HTTPS Encryption

Encryption on the web has a history of being notoriously expensive, and difficult to implement.  Not long ago, you could expect to pay upwards of $1,000 per year to register your website’s SSL certificate with the root server Verisign directly.  A shorter time ago, a few re-sellers such as Godaddy came into play.  As of the date of this article, one year for Godaddy’s SSL service will cost $69.99 for one website.

While I would have loved to have had a “valid” certificate, for some of my purposes, a snake oil certificate, or self-signed certificate, was secure enough.  Since self-signed certificates aren’t validated by a Certificate Authority (CA), modern browsers will try to prevent users from navigating to websites that use them (or any other non-validated certificate).

Now, since I created the certificates on my own server — I hope I can trust myself, I can ignore those messages in that case just fine.  This was useful for securing dev websites and code repository connections.  Anything public facing, this wouldn’t really be acceptable.

I tried an application called NetDrive a few years earlier with some success in 2010, then a few years later I came across OwnCloud.  This package was a decent competitor to Dropbox itself, so I decided to give it a shot.  With anything involving logging in and transferring files, it’s a good idea to use HTTPS, so I initially started with my usual self-signed certificate.

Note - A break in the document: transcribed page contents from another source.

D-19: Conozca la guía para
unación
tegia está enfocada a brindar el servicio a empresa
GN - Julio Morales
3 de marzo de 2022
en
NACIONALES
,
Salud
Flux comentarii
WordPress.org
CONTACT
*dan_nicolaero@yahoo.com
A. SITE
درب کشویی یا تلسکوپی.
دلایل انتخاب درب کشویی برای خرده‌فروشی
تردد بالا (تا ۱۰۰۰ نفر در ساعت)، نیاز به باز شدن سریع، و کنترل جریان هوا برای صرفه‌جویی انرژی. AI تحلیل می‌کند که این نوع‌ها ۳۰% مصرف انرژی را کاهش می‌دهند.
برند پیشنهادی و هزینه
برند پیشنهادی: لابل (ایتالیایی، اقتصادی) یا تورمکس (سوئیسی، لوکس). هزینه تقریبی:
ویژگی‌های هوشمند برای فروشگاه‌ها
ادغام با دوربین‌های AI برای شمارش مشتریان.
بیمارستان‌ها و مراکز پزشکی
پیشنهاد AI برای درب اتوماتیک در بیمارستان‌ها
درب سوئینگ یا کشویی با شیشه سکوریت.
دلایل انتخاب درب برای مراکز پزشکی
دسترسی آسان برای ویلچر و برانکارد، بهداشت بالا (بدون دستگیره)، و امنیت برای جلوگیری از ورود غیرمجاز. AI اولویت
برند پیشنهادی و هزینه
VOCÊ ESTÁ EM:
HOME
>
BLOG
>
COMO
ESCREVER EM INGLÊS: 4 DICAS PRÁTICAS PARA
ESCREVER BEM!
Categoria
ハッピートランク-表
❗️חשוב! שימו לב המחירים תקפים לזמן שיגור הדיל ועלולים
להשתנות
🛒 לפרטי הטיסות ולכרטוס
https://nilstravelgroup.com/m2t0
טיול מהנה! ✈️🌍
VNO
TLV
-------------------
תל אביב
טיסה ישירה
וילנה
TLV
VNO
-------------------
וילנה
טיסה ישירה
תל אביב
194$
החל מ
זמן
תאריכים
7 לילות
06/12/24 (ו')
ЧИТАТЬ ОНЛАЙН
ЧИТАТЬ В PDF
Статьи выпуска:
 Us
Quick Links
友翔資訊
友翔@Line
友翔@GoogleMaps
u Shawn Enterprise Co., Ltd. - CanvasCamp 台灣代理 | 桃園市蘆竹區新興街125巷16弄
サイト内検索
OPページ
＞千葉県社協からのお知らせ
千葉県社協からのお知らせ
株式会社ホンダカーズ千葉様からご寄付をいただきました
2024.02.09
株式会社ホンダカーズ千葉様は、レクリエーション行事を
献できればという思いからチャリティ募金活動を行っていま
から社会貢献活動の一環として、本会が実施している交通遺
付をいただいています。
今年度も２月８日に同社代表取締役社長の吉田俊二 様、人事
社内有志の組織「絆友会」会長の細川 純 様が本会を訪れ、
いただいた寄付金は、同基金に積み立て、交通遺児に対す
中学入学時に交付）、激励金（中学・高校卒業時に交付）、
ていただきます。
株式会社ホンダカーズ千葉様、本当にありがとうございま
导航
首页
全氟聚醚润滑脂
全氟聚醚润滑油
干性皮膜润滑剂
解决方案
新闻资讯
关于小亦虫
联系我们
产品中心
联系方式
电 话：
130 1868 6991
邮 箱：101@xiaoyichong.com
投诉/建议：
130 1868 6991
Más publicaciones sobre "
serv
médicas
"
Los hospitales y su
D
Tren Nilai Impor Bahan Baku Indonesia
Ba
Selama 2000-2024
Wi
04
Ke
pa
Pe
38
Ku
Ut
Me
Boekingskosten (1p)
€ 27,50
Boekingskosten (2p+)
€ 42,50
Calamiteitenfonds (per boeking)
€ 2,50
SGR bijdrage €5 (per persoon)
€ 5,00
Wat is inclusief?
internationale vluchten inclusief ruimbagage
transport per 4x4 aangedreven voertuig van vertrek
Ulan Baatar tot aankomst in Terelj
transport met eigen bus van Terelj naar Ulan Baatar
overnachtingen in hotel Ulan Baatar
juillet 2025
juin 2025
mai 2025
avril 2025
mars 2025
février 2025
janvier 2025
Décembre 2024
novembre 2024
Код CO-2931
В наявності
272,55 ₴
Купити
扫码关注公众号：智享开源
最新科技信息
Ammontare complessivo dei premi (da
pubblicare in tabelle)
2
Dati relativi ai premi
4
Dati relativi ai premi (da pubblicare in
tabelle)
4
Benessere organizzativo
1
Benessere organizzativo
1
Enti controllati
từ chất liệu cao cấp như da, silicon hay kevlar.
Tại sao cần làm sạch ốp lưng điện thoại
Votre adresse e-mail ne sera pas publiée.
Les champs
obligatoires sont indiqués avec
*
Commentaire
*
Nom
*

Unfortunately if I wanted to link any of the pictures I uploaded to there, anyone clicking on them will see a larger warning message.

This gave me a few choices:

1. Chance not using encryption
2. Use SFTP to handle the file transfers
3. Search out cheap certificate authorities.

This search eventually led me to StartCom StartSSL, who offered free SSL certificates, it seemed almost too good to be true!  Sure enough I signed up, validated the domains that I wanted to set up HTTPS, and I was on my way.  There weren’t many extra steps to this process verses using a self-signed certificate, it’s mostly just the fact that a third party validates your self-signed certificate.  So after getting everything in the correct directories, and updating my Apache config files, I was online.

Fast forward a couple of years, and there is a new player in town, Let’s Encrypt.  These guys caught my attention a few months ago on the tech news article circuit, and a CommitStrip comic.  It requires you download a script onto your web server, run it, tell it which domains you want to set up HTTPS for… and you’re done.  I didn’t believe it at all until I tried it for myself.  An odd catch, the certificates it generates are good for 3 months, instead of 12 months.  It comes with the option to have it run nightly to renew them, so it’s mostly a moot point.  I haven’t gotten to the point where any have expired yet, so I may have to add a followup.

Browser encryption has come a long way has come a long way, and it’s almost at the point where it’s just as easy to have HTTPS as it is to have standard HTTP.